Need to correct for the format of the PM numeric values. 

In [141]:
df['pms_pm01_0'] = df['pms_pm01_0'].str.replace(',', '').astype(float)
df['pms_pm10_0'] = df['pms_pm10_0'].str.replace(',', '').astype(float)
df['pms_pm02_5'] = df['pms_pm02_5'].str.replace(',', '').astype(float)

Check how many devices there are in the dataset

In [142]:
devices = np.unique(df.device_urn.values)
print(len(devices))

30


The Particulate Matter (PM) measurements fall into 3 buckets -- PM2.5 means measurements of concentration of particles of size 2.5 micrometer or less and similarly for PM1.0 and PM10.0. All these 3 are measured by the devices in the dataset

In [143]:
pmVals = {1.0:'pms_pm01_0', 2.5:'pms_pm02_5', 10.0: 'pms_pm10_0'}

Group by device_urn

In [144]:
gf = df.groupby('device_urn')

In [145]:
def plotPMsGrouped(pm):
    """
    Function to plot the time series of PMx.y for all the devices in question
    args:
        pm: integer denoting the int "x.y" in "PMx.y"
    """
    # Create figure and plot space
    fig, ax = plt.subplots(figsize=(10, 5))
    colors = iter(cm.rainbow(np.linspace(0, 1, len(devices))))
    for device in devices:
        s1  = gf.get_group(device)
        ax.plot(s1['when_captured'].values ,s1[pmVals[pm]],'o-', label='{}'.format(device), color= next(colors))
    
    # Set title and labels for axes
    ax.set(xlabel="Date-Time", ylabel="PM "+str(pm),title = "PM {}".format(pm))
    ax.legend()
    plt.show()

Plot all the PM time series
Note: the PMs are cumulative -- for more location specific insights remember you can subtract PM2.5 from PM10 and see which range of PM sizes are dominant for an area.
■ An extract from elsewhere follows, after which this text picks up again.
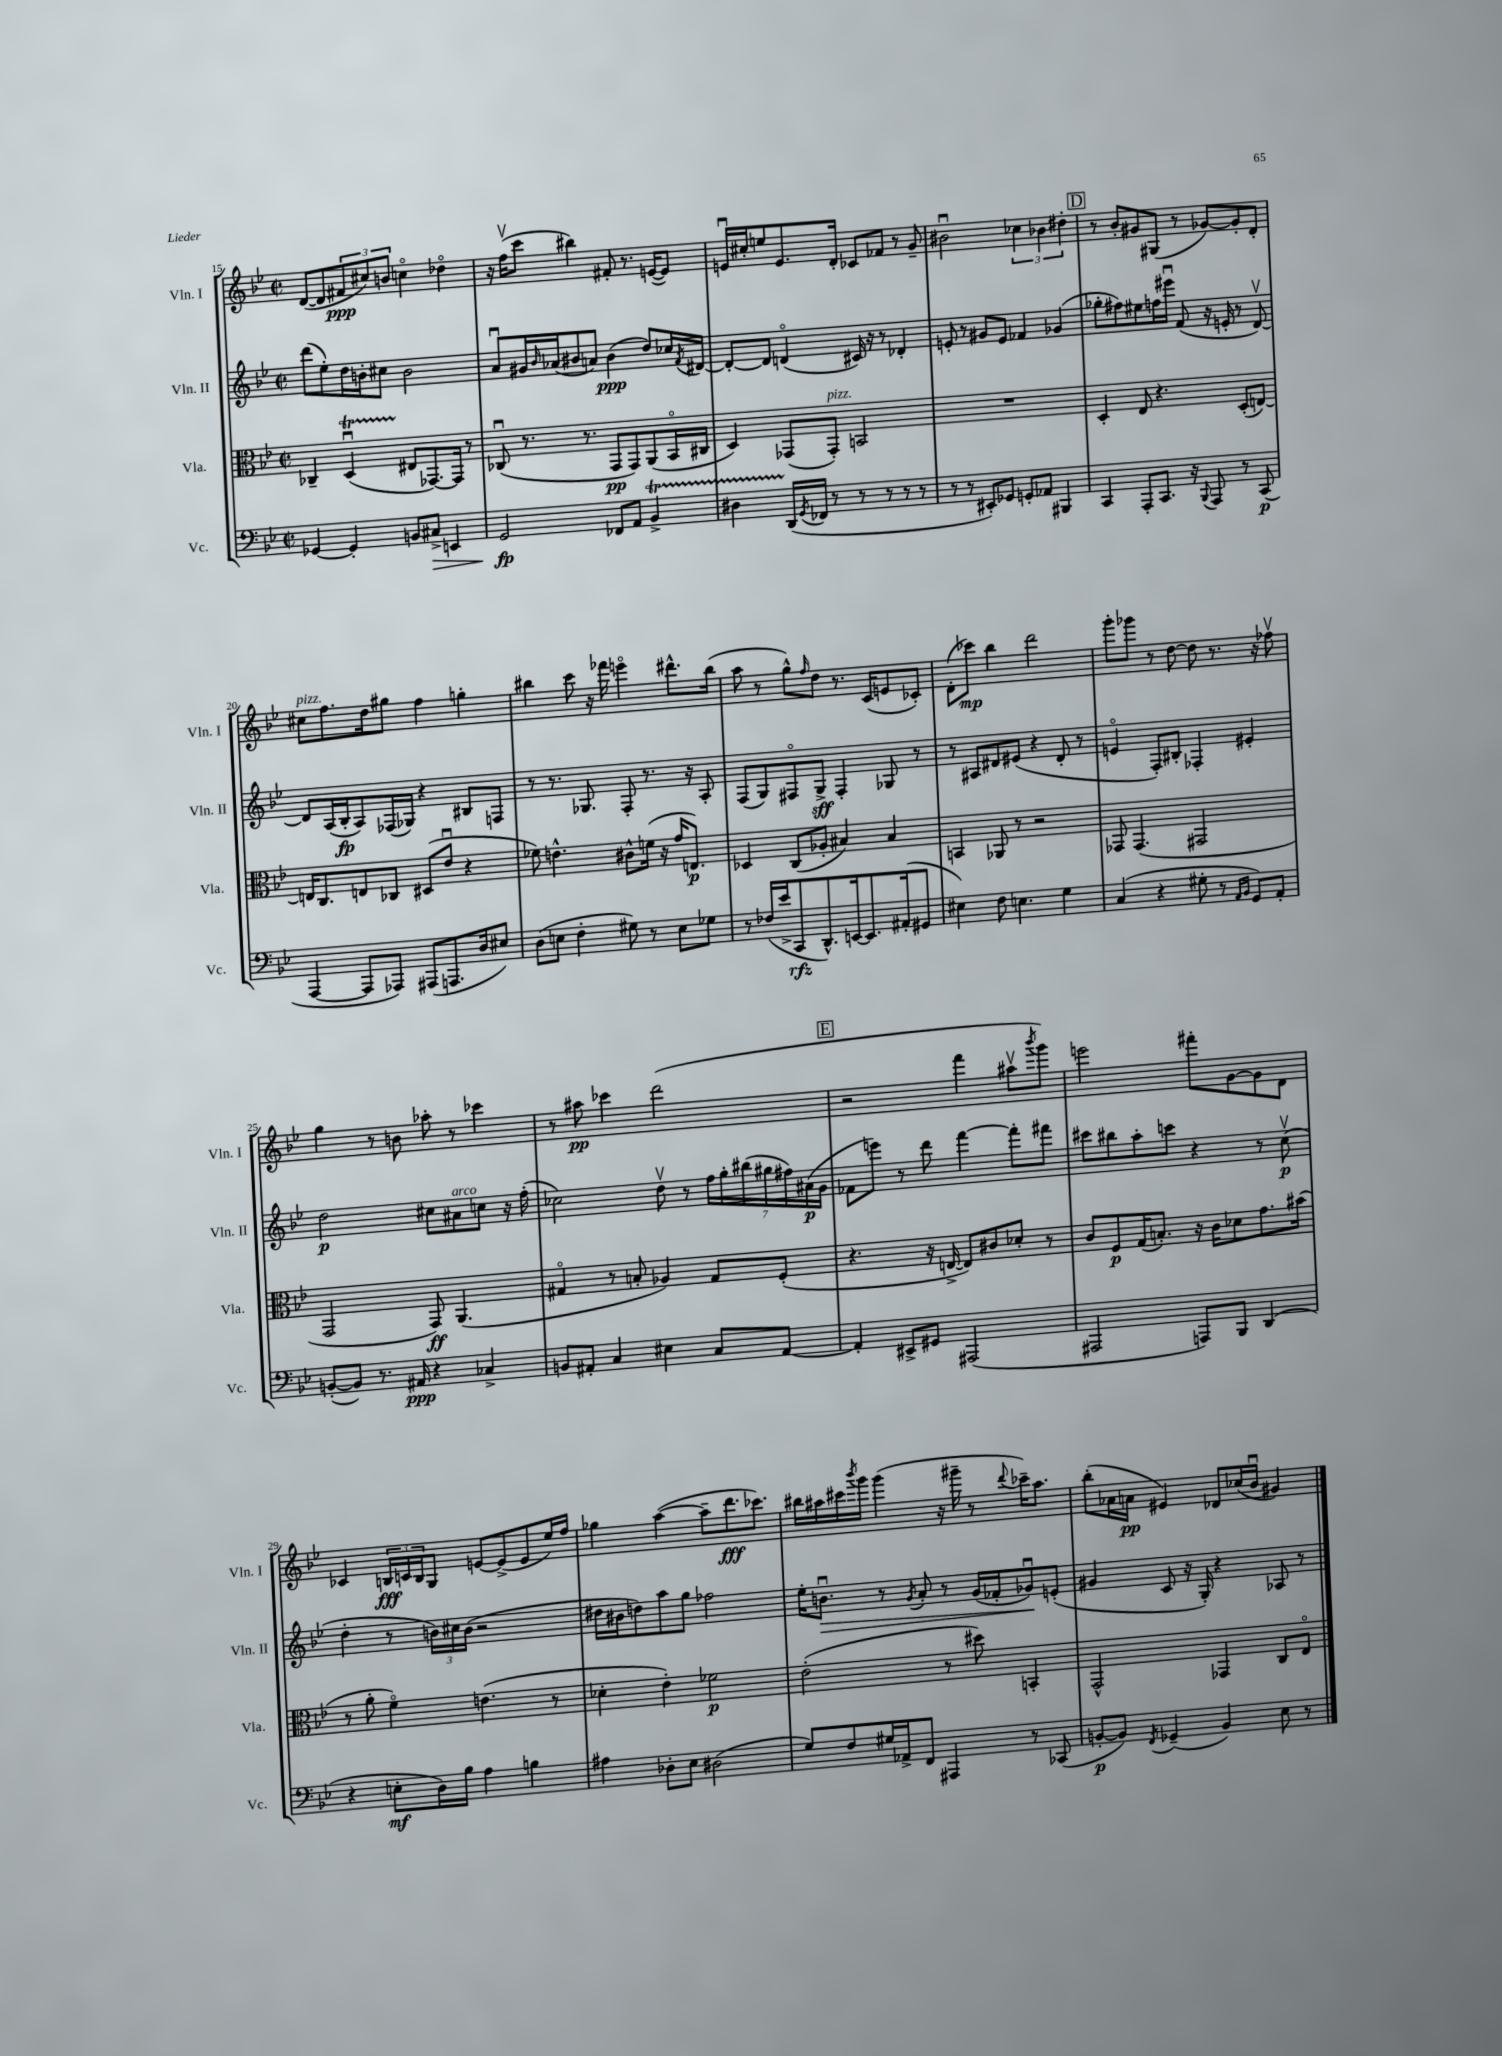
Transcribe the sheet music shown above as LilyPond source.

This frames actionable insights

In [146]:
plotPMsGrouped(1)

<IPython.core.display.Javascript object>

In [147]:
plotPMsGrouped(2.5)

<IPython.core.display.Javascript object>

In [58]:
plotPMsGrouped(10)

<IPython.core.display.Javascript object>

In [62]:
def plotTimeSeries(ts):
    """
    Function to plot the time series of ts (e.g. 'bat_voltage') for all the devices in question
    args:
        ts: time series column string name "bat_voltage"
    """
    # Create figure and plot space
    fig, ax = plt.subplots(figsize=(10, 5))
    colors = iter(cm.rainbow(np.linspace(0, 1, len(devices))))
    for device in devices:
        s1  = gf.get_group(device)
        ax.plot(s1['when_captured'].values ,s1[ts],'o-', label='{}'.format(device), color= next(colors))
    
    # Set title and labels for axes
    ax.set(xlabel="Date-Time", ylabel=ts ,title = ts)
    ax.legend()
    plt.show()

In [63]:
plotTimeSeries('bat_voltage')

<IPython.core.display.Javascript object>

In [74]:
plotTimeSeries('env_temp')

<IPython.core.display.Javascript object>

In [75]:
plotTimeSeries('env_humid')

<IPython.core.display.Javascript object>

In [77]:
plotTimeSeries('lnd_7318c')

<IPython.core.display.Javascript object>